How Can a Startup Engage with a Big Company and Win?

Big companies can kill startups. I’ve seen it happen.

Big companies can lead startups on and consume lots of their time and bandwidth with no pay-day. At the end of the process, the large company has perhaps lost a few hundred thousand dollars. Meanwhile, the startup has run out of funding and is dead.

Here’s what I’ve learned (the hard way) to avoid that outcome:

  1. Find your champion. Ted Reed is our champion at Unum. Not only is he an all-round great guy, but he also understands the need to be completely transparent with us. A great champion is your guide to the large company – its structure, how it makes decisions and the key players you’ll need to win over.
  2. Seek trust, honesty and transparency – any great relationship is built on mutual trust.

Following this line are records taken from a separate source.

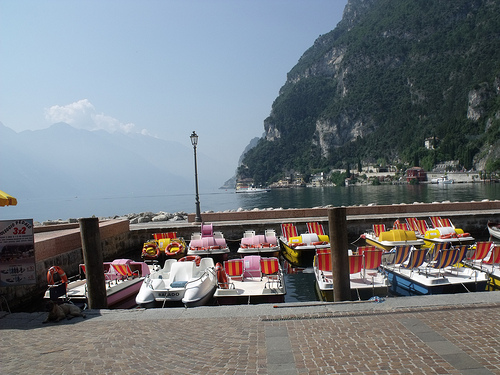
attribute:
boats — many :
[63, 201, 293, 302]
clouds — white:
[41, 97, 181, 144]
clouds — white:
[44, 98, 172, 143]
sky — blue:
[3, 4, 495, 218]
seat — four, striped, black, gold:
[385, 243, 412, 264]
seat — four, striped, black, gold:
[401, 245, 428, 274]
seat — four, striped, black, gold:
[432, 247, 457, 272]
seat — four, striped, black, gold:
[451, 243, 467, 265]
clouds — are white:
[61, 70, 116, 113]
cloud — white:
[44, 98, 160, 138]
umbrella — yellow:
[1, 192, 23, 197]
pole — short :
[77, 217, 109, 309]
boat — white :
[35, 248, 145, 327]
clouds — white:
[42, 98, 143, 133]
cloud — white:
[0, 125, 177, 195]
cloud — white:
[38, 101, 166, 140]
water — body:
[8, 185, 484, 207]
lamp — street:
[186, 130, 198, 151]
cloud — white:
[41, 94, 185, 146]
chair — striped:
[217, 255, 252, 287]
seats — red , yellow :
[217, 256, 284, 283]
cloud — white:
[8, 93, 160, 145]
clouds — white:
[44, 99, 149, 135]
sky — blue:
[1, 1, 349, 168]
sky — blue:
[2, 3, 349, 191]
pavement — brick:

Get feedback early and often (from your champion) on your likelihood to succeed.
  3. Don’t over-invest until you have clear commitment – be prepared to scale back or end the relationship if it’s not clear you are on a path to success. The opportunity cost of your time in a startup is huge. Don’t do anything for free – free means there’s no value, and it won’t be taken seriously.
  4. Ensure clarity in objectives, value and define success – if both sides are not clear on the business value that your product or service is providing to the large customer, be very cautious. Make sure both sides agree on what success means.
  5. Start with a small, well-defined trial – rather than trying to boil the ocean, it’s wise to start with a trial that demonstrates the value your product or service provides to the large company. This has less risk, requires less investment and has a higher likelihood of success. For more tips on how to best go about setting up a pilot, check out our related blog post.

How Can a Big Company Engage with a Startup and Win?

On the other side, how can big companies successfully engage with startups and win? Here’s my personal recipe:

  1. Be honest and transparent – don’t lead startups on. Be honest about chances of success and what it will take.
  2. Be respectful of bandwidth and provide funding, if possible – realize that a startup’s most precious commodities are bandwidth and funding. Do everything you can to reduce the sales cycle. Structure the deal to provide the funding and/or revenue necessary for the startup to succeed.
  3. Have realistic expectations in terms of maturity of a startup and its processes -don’t try to apply your pre-existing vendor onboarding process when engaging with a startup. For example, a 10-person startup won’t pass your 50-page IT security audit.
  4. Respect the need for independence – you may be providing a startup with revenue, funding and a great customer reference. However, a startup needs to be in control of its own destiny and own its own product roadmap. Don’t treat a startup like a consulting company or development shop, unless that’s how the startup sees themselves.

Overall, the relationship between a large company and a startup can be a marriage made in heaven. I would marry Ted Reed if I could.